Your task: Please render every line of the entries below as a Markdown table with the columns "Row" and "Line," numbering the rows and leaving out any blank lines.

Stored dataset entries
#####
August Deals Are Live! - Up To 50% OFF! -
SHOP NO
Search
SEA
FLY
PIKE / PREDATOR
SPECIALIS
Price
#####
Exercise result:
| Row | Line |
|---|---|
| 1 | August Deals Are Live! - Up To 50% OFF! - |
| 2 | SHOP NO |
| 3 | Search |
| 4 | SEA |
| 5 | FLY |
| 6 | PIKE / PREDATOR |
| 7 | SPECIALIS |
| 8 | Price |